Рудина села, опершись о подлокотник и подперев кулаком красивое увядающее лицо, пряча подбородок. Зеленый платок атласно обтянул круглые плечи. Она не знала причины визита директора. Но холодок догадки уже коснулся ее легким ознобом-
- Я жду, Стелла Георгиевна, — проговорил Фиртич. — Расскажите, как вам удалось так подвести Универмаг.
Тень легла на ухоженное лицо Рудиной. Мешки под глазами набухли, потяжелели. Она старела. И чувствовала это физически, как можно чувствовать жару или холод... Нет, она не молчала, она отвечала своему директору. Что брала обувь из боязни штрафов за не- выборку фондов, что была уверена в продаже обуви, что допустила слабость, не устояла перед просьбами руководства фабрики о завозе большого количества товара. «Олимп» есть «Олимп», и она надеялась, что все будет в порядке, скоро сезон, а на складах мало сезонной обуви — весенней и летней...
Фиртич знал, что она лжет, хотя напрямую ее уличить нельзя. Все можно отнести за счет служебной оплошности. Фактов-то нет! Нет фактов! Да и Рудина сама сейчас почти искренне верила в то, что происшедшее — следствие какого-то абстрактного греха. Промашки, если угодно. Но постепенно голос Рудиной терял упругость, слова блекли от беспрестанного повторения. Точно хлопья снега, вяло падающие на давно занесенный и уже бесформенный предмет...
Рудина подумала о том, что все ей здесь надоело. И если пронесет, немедленно уволится и уедет к мужу. Должно пронести! Она ничем не рисковала, вступая в сделку со старичком Платоном Ивановичем. Кто докажет, что тут злой умысел? Кто?!
- Когда-то я хотел вас уволить. — Фиртич умолк, пытаясь справиться с гневом. Его разум еще подавлял бешеные, идущие изнутри нервные толчки. Он ничего не мог с собой поделать. Сколько было срывов и неприятностей на пути к тому, что он считал своим гражданским и профессиональным долгом! Сколько унижений стерпел! И все летит к черту из-за глупости этой женщины... А похоже, не из-за глупости. Но все, о чем поведали девочки, надо еще доказать. Иначе навет. Мало ли какая кошка могла пробежать между сотрудниками отдела.

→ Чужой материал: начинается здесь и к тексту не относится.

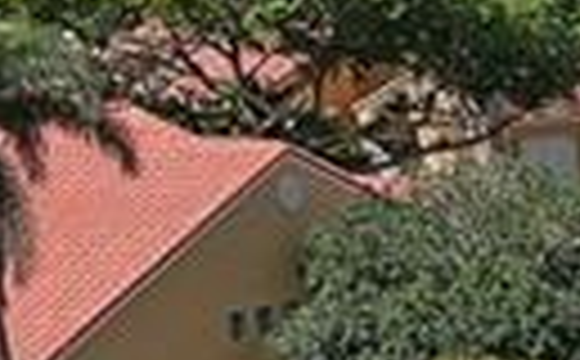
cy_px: 1120
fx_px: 3707
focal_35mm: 235
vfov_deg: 5.2
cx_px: 1821
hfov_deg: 7.7
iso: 100
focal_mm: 10.57
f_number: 2.8
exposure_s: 1/2000
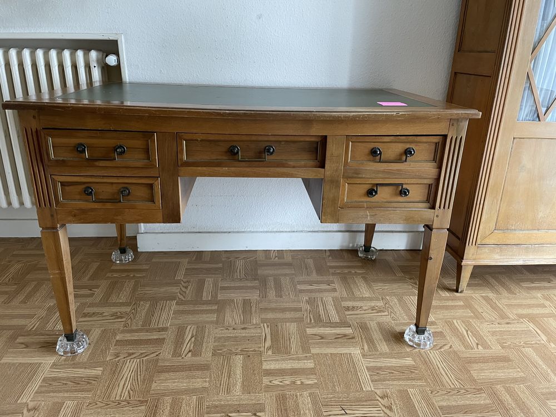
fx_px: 418
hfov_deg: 67.3
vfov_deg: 53.1
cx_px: 278
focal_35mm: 26
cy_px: 208
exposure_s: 1/60
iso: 250
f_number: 1.6
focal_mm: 4.2
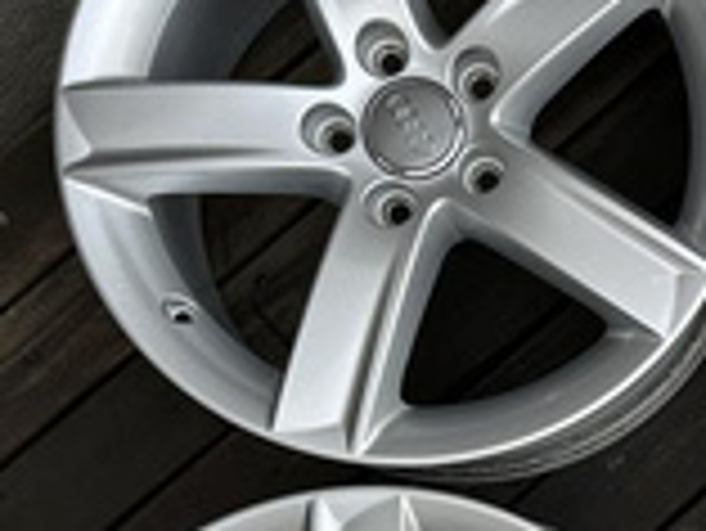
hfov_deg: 26.2
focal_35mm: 69
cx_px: 751
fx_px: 1408
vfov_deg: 20.8
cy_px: 500
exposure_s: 1/412
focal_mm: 6.86
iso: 80
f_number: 1.78
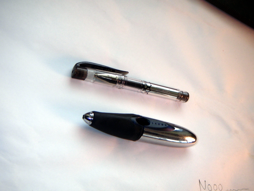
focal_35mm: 83
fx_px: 609
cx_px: 127
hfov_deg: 23.6
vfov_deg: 17.8
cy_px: 96
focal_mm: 13.8
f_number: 3.9
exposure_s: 1/80
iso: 80
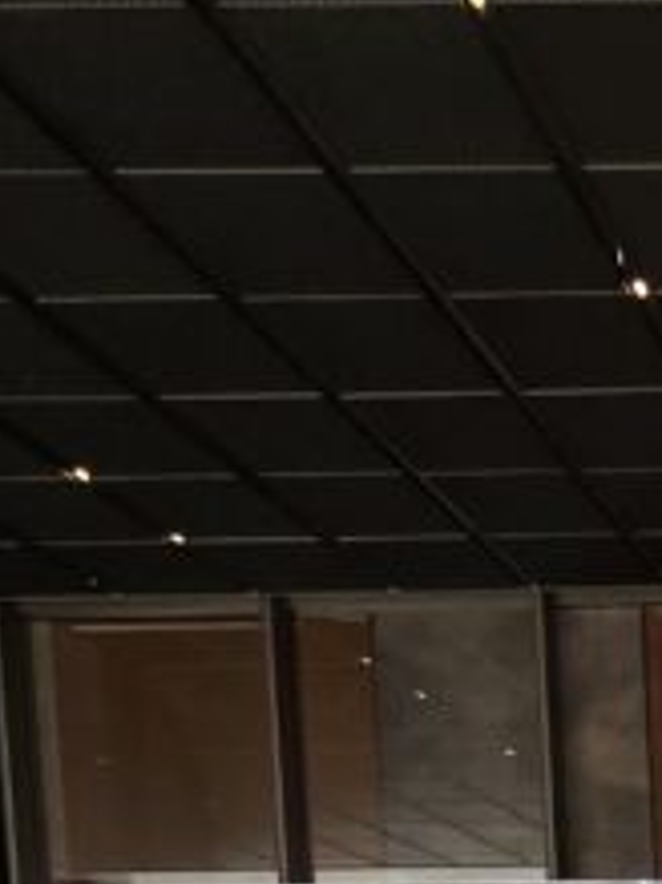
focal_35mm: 131
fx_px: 3344
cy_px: 1853
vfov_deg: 12.8
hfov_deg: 10.6
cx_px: 1195
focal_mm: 3.99
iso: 25
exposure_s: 1/120
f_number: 1.8
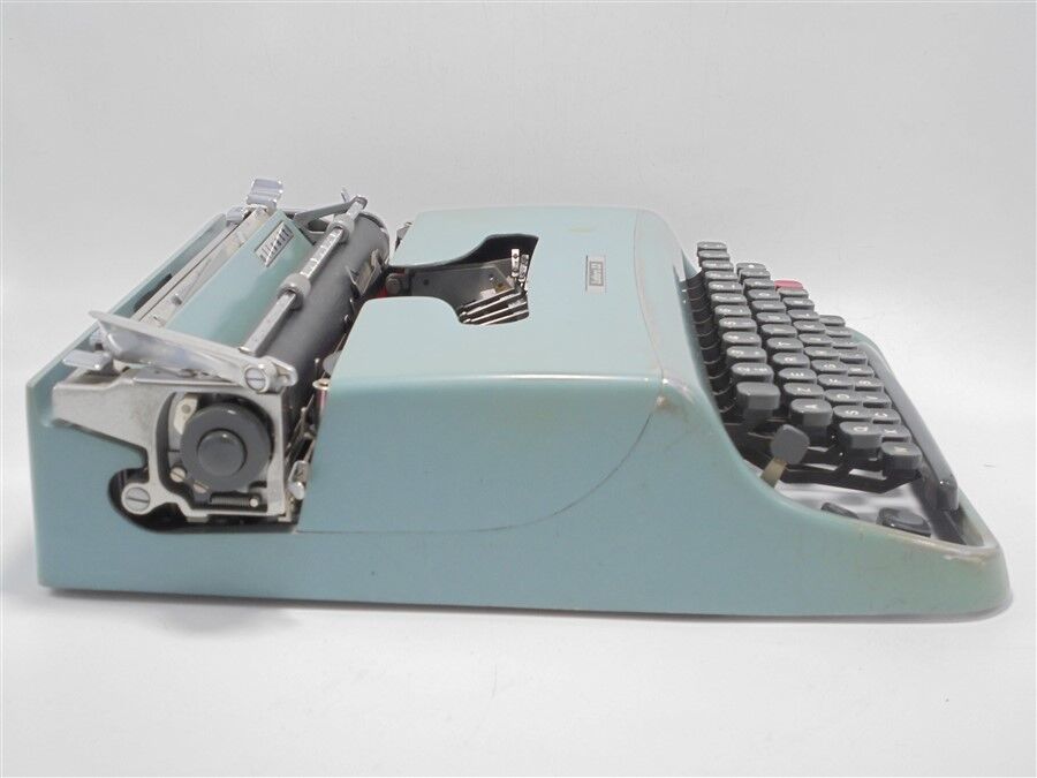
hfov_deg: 38.9
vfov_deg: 29.7
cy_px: 389
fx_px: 1468
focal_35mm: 49
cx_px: 518
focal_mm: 8.9
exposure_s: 1/30
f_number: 4.8
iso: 160
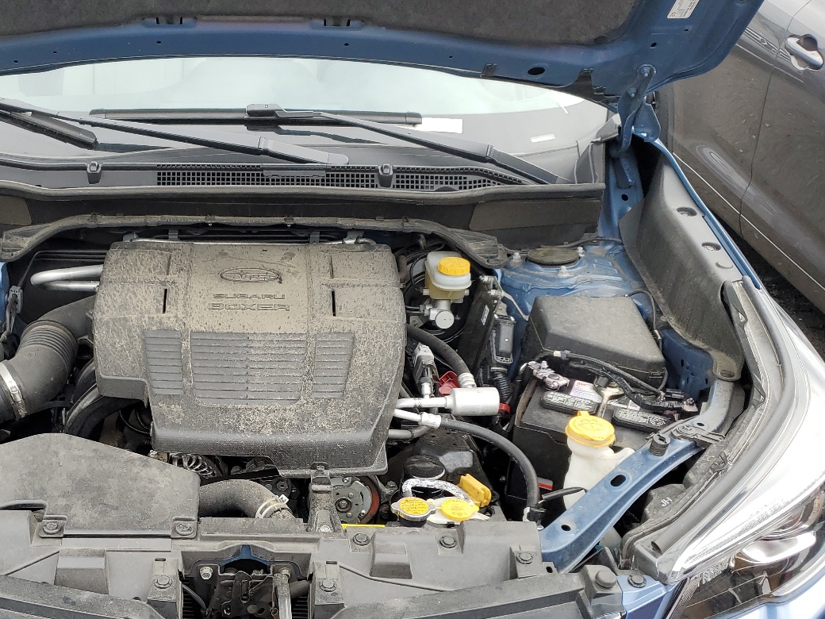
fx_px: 953
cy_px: 392
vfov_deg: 35.7
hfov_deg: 45.8
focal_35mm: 40
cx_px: 252
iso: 50
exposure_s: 1/625
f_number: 1.5
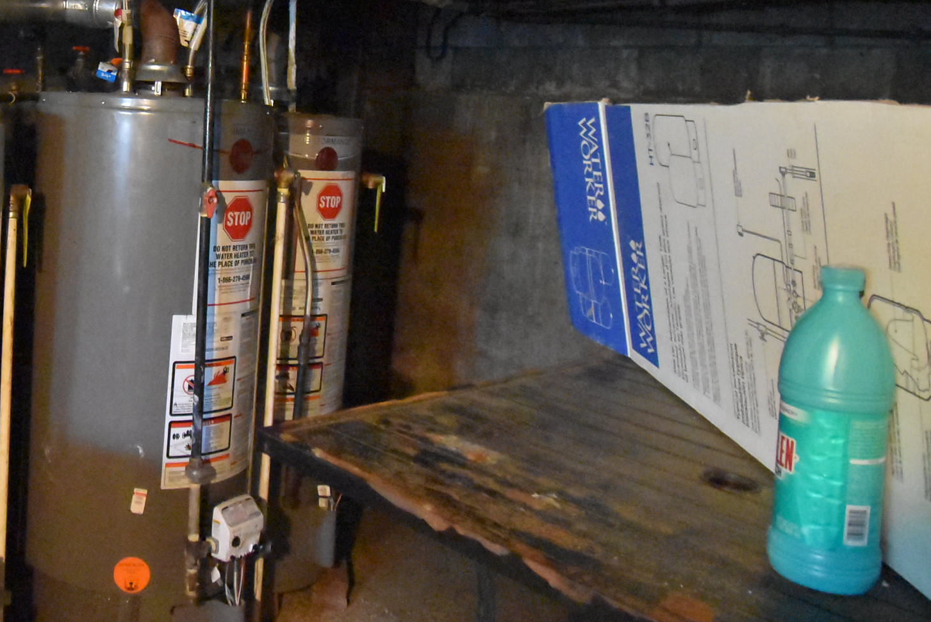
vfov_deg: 36.8
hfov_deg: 49.6
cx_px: 147
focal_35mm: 36
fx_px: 919
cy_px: 178
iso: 12800
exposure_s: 1/25
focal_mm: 11.5
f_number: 4.8
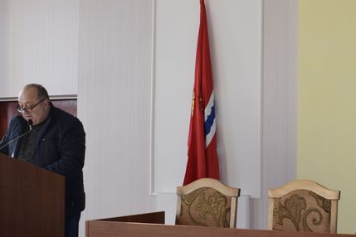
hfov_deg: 31.4
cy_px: 144
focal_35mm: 63
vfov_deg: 21.5
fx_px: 623
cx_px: 257
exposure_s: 1/125
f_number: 5.6
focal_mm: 24
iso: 400
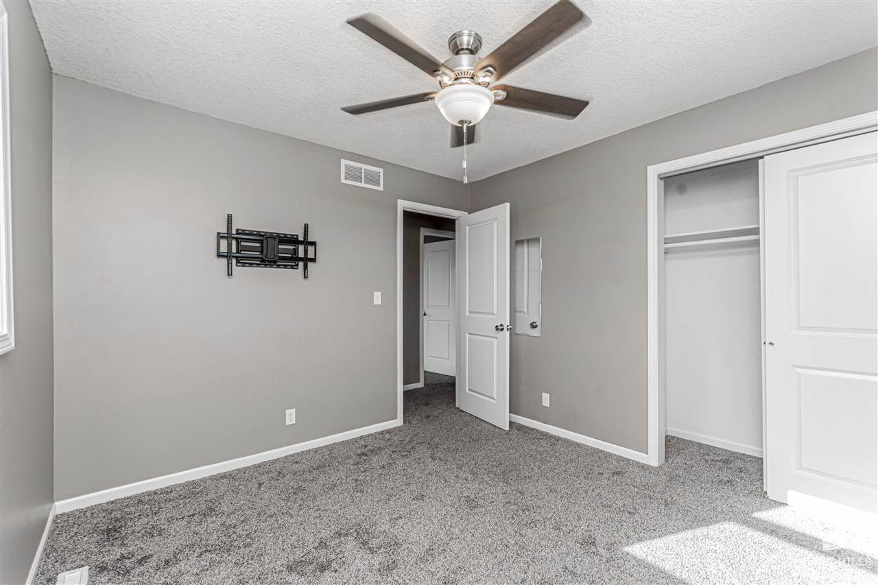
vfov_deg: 77.3
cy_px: 292
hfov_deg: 100.4
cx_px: 439
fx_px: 366
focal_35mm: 15
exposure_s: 1/60
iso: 640
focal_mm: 10
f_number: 10
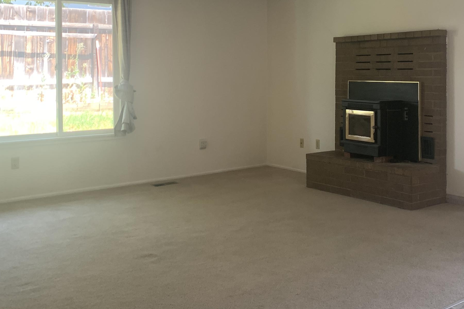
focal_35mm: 45
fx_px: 580
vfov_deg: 29.5
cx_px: 341
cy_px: 82
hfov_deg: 42.4
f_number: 1.8
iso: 100
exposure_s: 1/81
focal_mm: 4.25
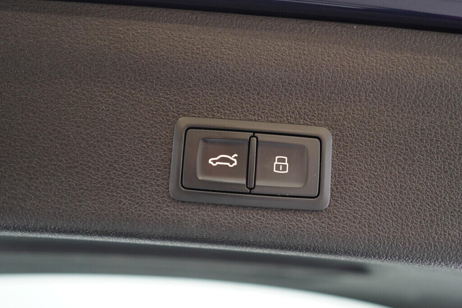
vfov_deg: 36.9
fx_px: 462
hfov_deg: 53.1
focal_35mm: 36
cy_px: 154
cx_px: 231
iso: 500
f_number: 2.8
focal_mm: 24
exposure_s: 1/40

- Вот что, Стелла Георгиевна... Всю продукцию Второй обувной фабрики разбраковать и вернуть обратно. Всю! Транспортные расходы переложим на фабрику. Через арбитраж. И на ваш отдел. От продавцов до заведующей. Вот так.
Рудина выпятила подбородок и прикусила губу мелкими зубами. Это был самый наихудший вариант для фабрики. В нее вгрызутся инспектора и ревизоры. Особенно после такого ЧП. А там выплывут махинации и Платона Ивановича, и тех, кто стоит за ним... Да, это был наихудший вариант! И вряд ли скандал обойдет стороной Рудину...
Стелла Георгиевна смотрела на Фиртича потяжелевшими глазами. От ее поведения сейчас зависело многое. Надо что-то сделать, что-то предпринять, пока решение Фиртича еще не обрело силу приказа. Пока он здесь, в этом кабинете. Еще мгновение — и Фиртич переступит порог...
Рудина вырвала себя из кресла и загородила Фиртичу дорогу.
- Отмените это решение, Константин Петрович, прошу вас.
Фиртич с изумлением поднял брови. Что за наглость?!
- Прошу вас. Отмените решение. Так будет лучше. И для вас. — Рудина перевела дыхание. — И для вас тоже, поверьте!
Лоб Фиртича полоснули две ломаные морщины.
- Вы не святой. Вы грешный, как и все. Даже больше всех. Почему же вы так жестоки? Себе вы простили, себе вы все прощаете.